THE DATA: Begin

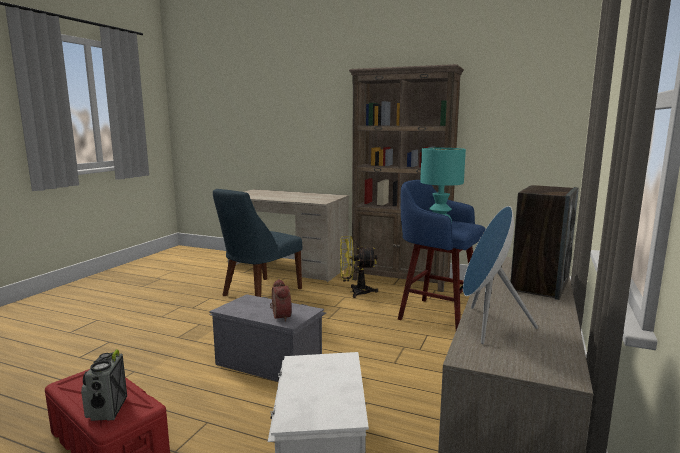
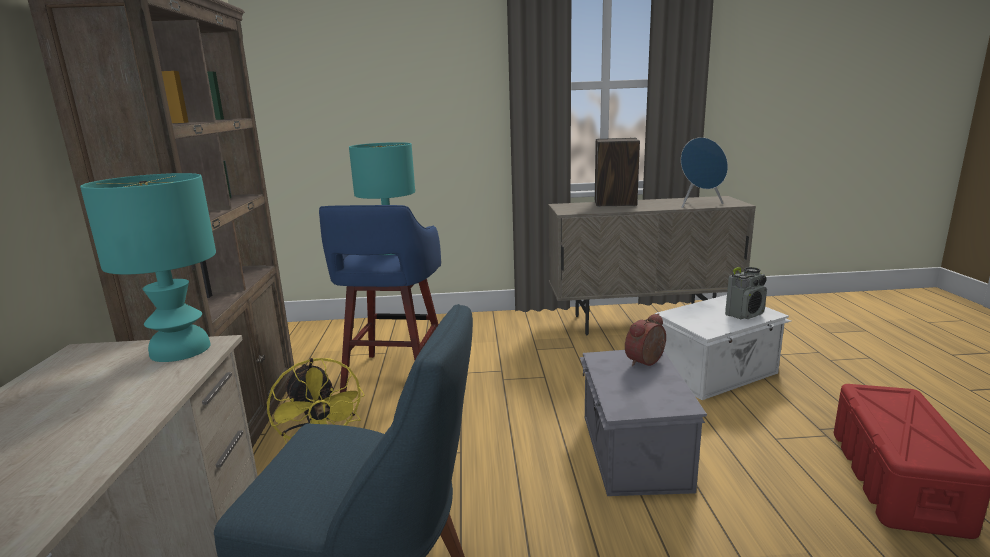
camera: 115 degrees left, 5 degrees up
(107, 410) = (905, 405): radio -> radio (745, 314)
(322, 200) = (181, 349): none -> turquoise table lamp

THE DATA: End
THE DATA: Begin

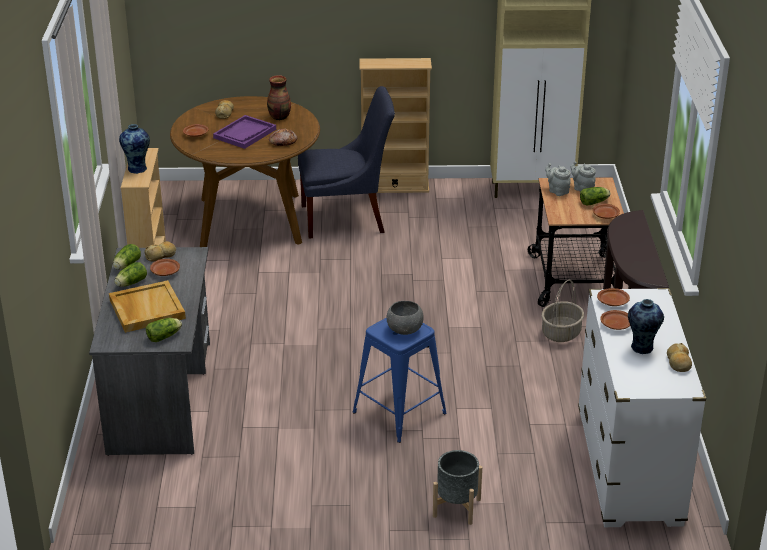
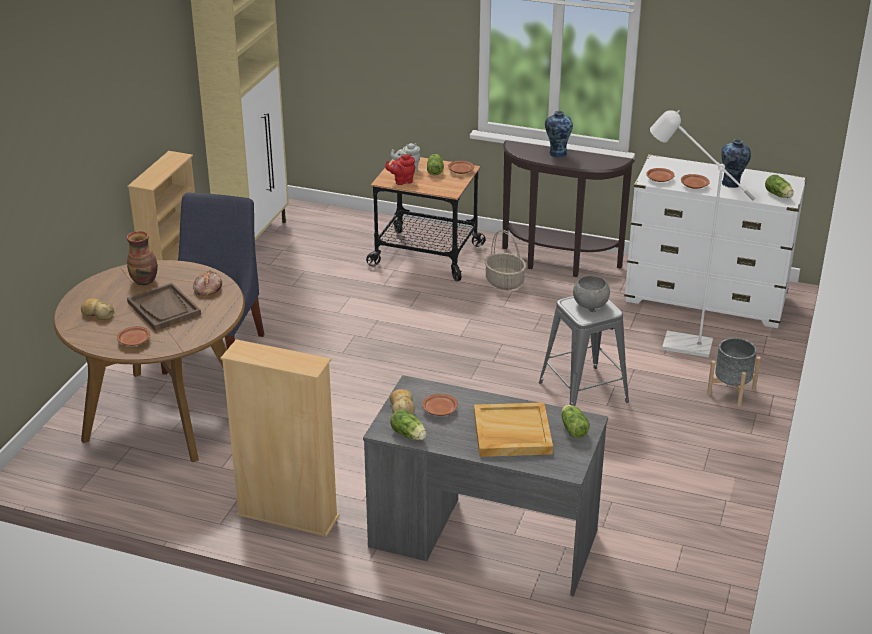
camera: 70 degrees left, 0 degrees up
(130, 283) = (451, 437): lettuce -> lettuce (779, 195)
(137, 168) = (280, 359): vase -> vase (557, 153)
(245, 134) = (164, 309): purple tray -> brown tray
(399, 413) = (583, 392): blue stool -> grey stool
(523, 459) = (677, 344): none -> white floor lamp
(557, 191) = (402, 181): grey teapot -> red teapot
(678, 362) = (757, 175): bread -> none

THE DATA: End

**ASSIGNMENT**
Of the lines above, extract only those from the line with "camera: 115 degrees left, 5 degrees up" to the line with "(322, 200) = (181, 349): none", both included, exactly as written.

**YOUR SOLUTION**
camera: 115 degrees left, 5 degrees up
(107, 410) = (905, 405): radio -> radio (745, 314)
(322, 200) = (181, 349): none -> turquoise table lamp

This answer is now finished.